#### Material provided
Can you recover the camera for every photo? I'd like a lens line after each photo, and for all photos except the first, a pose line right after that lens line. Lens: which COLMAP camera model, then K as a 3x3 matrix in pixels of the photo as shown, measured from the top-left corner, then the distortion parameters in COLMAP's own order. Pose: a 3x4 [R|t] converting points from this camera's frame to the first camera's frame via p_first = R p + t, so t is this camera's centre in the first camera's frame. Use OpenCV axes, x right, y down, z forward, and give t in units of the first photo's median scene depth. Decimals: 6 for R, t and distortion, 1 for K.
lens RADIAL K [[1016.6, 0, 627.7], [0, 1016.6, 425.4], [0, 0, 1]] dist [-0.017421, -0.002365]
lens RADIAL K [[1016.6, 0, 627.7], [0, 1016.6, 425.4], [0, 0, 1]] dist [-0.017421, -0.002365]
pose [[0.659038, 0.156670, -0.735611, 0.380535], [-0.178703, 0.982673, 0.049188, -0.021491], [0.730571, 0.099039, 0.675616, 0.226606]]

...

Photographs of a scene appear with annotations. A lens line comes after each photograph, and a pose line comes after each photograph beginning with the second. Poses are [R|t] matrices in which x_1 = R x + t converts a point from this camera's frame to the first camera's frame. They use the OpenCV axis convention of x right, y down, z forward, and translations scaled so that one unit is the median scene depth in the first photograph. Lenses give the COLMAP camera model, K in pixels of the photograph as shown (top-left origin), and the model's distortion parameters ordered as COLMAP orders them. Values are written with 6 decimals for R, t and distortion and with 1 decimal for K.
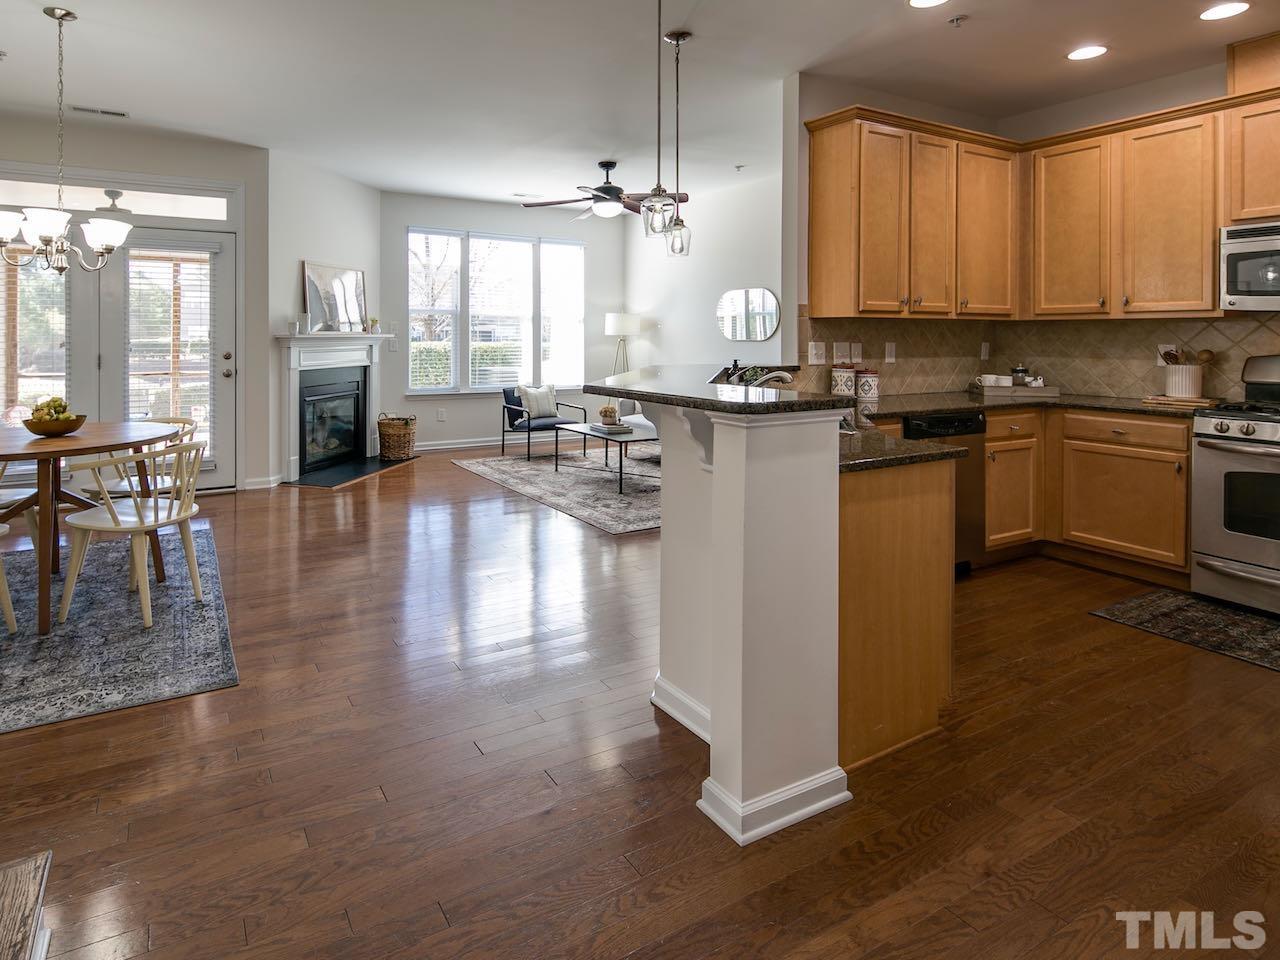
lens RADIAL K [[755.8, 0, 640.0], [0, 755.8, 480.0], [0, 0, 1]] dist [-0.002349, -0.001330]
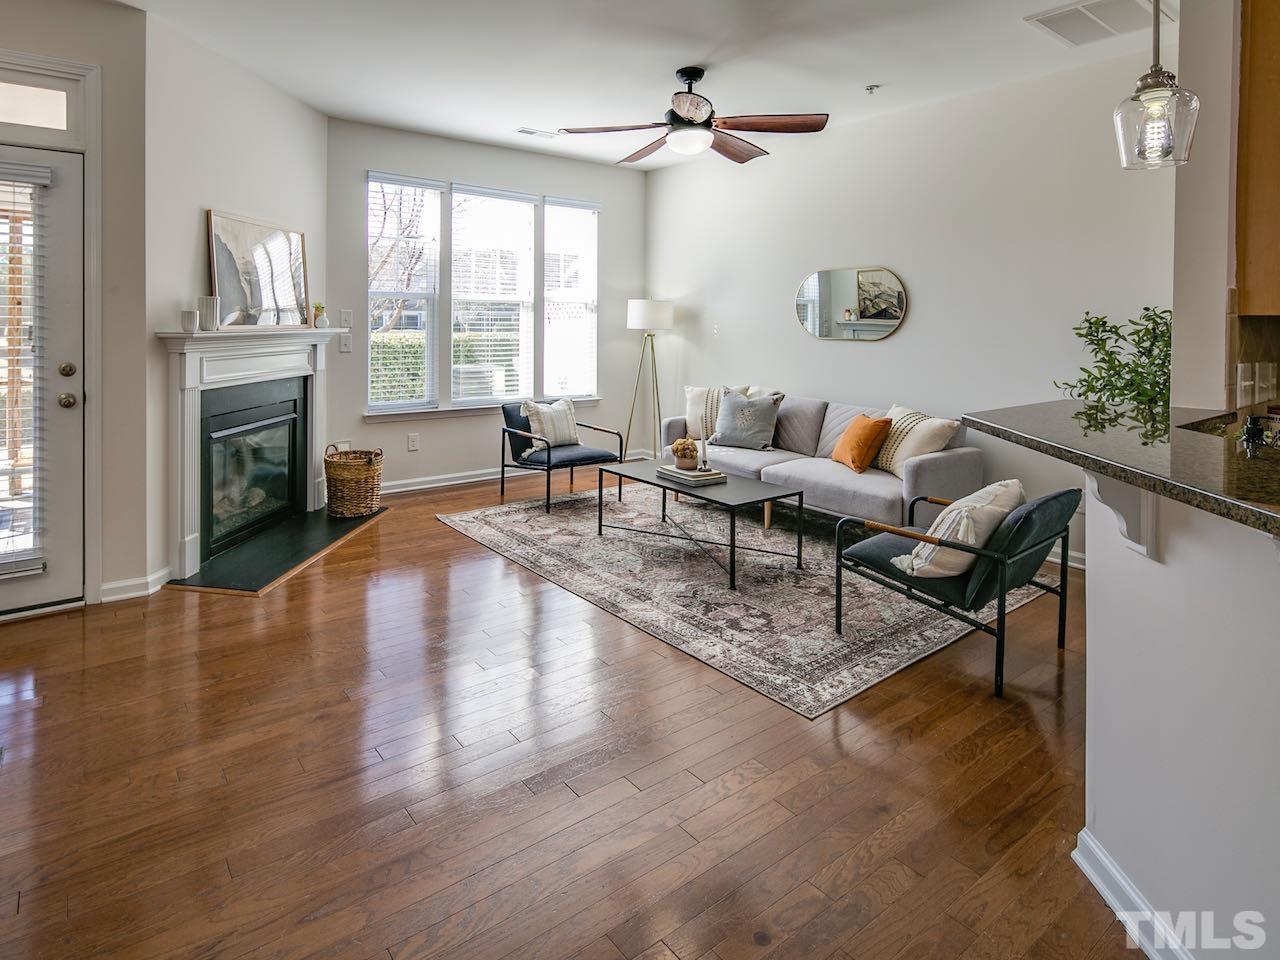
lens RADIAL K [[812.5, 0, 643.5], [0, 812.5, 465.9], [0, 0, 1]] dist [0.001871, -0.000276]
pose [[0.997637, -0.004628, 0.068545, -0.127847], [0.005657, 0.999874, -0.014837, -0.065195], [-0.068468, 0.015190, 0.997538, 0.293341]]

* * *

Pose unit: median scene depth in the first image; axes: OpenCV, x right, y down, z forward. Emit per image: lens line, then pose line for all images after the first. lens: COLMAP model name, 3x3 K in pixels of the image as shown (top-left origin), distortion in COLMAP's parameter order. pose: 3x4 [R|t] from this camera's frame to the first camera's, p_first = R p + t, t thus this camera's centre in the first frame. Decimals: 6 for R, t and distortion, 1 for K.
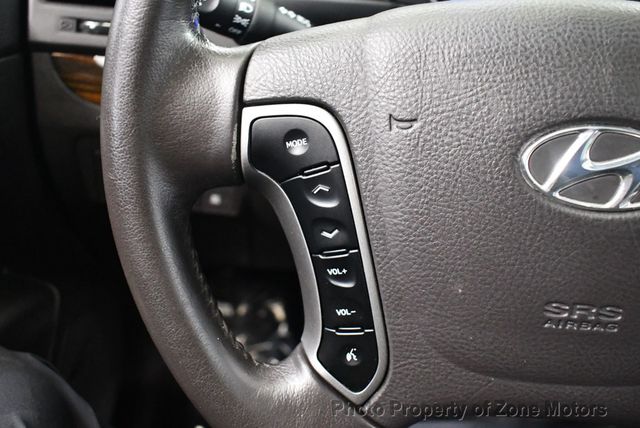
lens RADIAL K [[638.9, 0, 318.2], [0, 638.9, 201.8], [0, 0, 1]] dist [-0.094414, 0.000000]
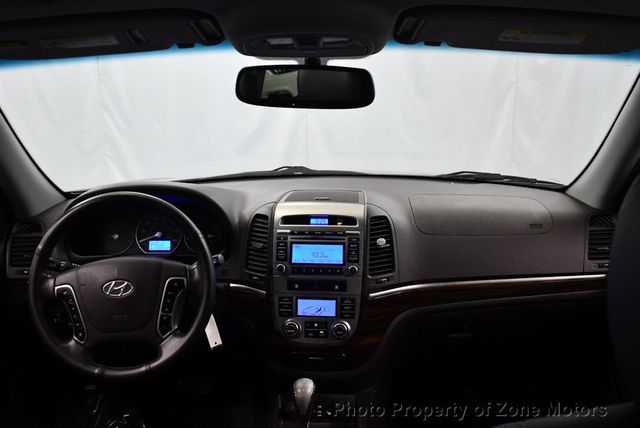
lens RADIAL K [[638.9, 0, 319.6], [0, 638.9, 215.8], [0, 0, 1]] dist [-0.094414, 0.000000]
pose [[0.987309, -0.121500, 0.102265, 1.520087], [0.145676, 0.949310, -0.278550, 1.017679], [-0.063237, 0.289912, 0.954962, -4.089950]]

#### What you should do
Copy the material above word for word, starting at the line that contains "Pose unit: median" and ending at the line that contains "0.289912, 0.954962, -4.089950]]", both included. Leave the pictures out of your copy.

#### Response to the exercise
Pose unit: median scene depth in the first image; axes: OpenCV, x right, y down, z forward. Emit per image: lens line, then pose line for all images after the first. lens: COLMAP model name, 3x3 K in pixels of the image as shown (top-left origin), distortion in COLMAP's parameter order. pose: 3x4 [R|t] from this camera's frame to the first camera's, p_first = R p + t, t thus this camera's centre in the first frame. Decimals: 6 for R, t and distortion, 1 for K.
lens RADIAL K [[638.9, 0, 318.2], [0, 638.9, 201.8], [0, 0, 1]] dist [-0.094414, 0.000000]
lens RADIAL K [[638.9, 0, 319.6], [0, 638.9, 215.8], [0, 0, 1]] dist [-0.094414, 0.000000]
pose [[0.987309, -0.121500, 0.102265, 1.520087], [0.145676, 0.949310, -0.278550, 1.017679], [-0.063237, 0.289912, 0.954962, -4.089950]]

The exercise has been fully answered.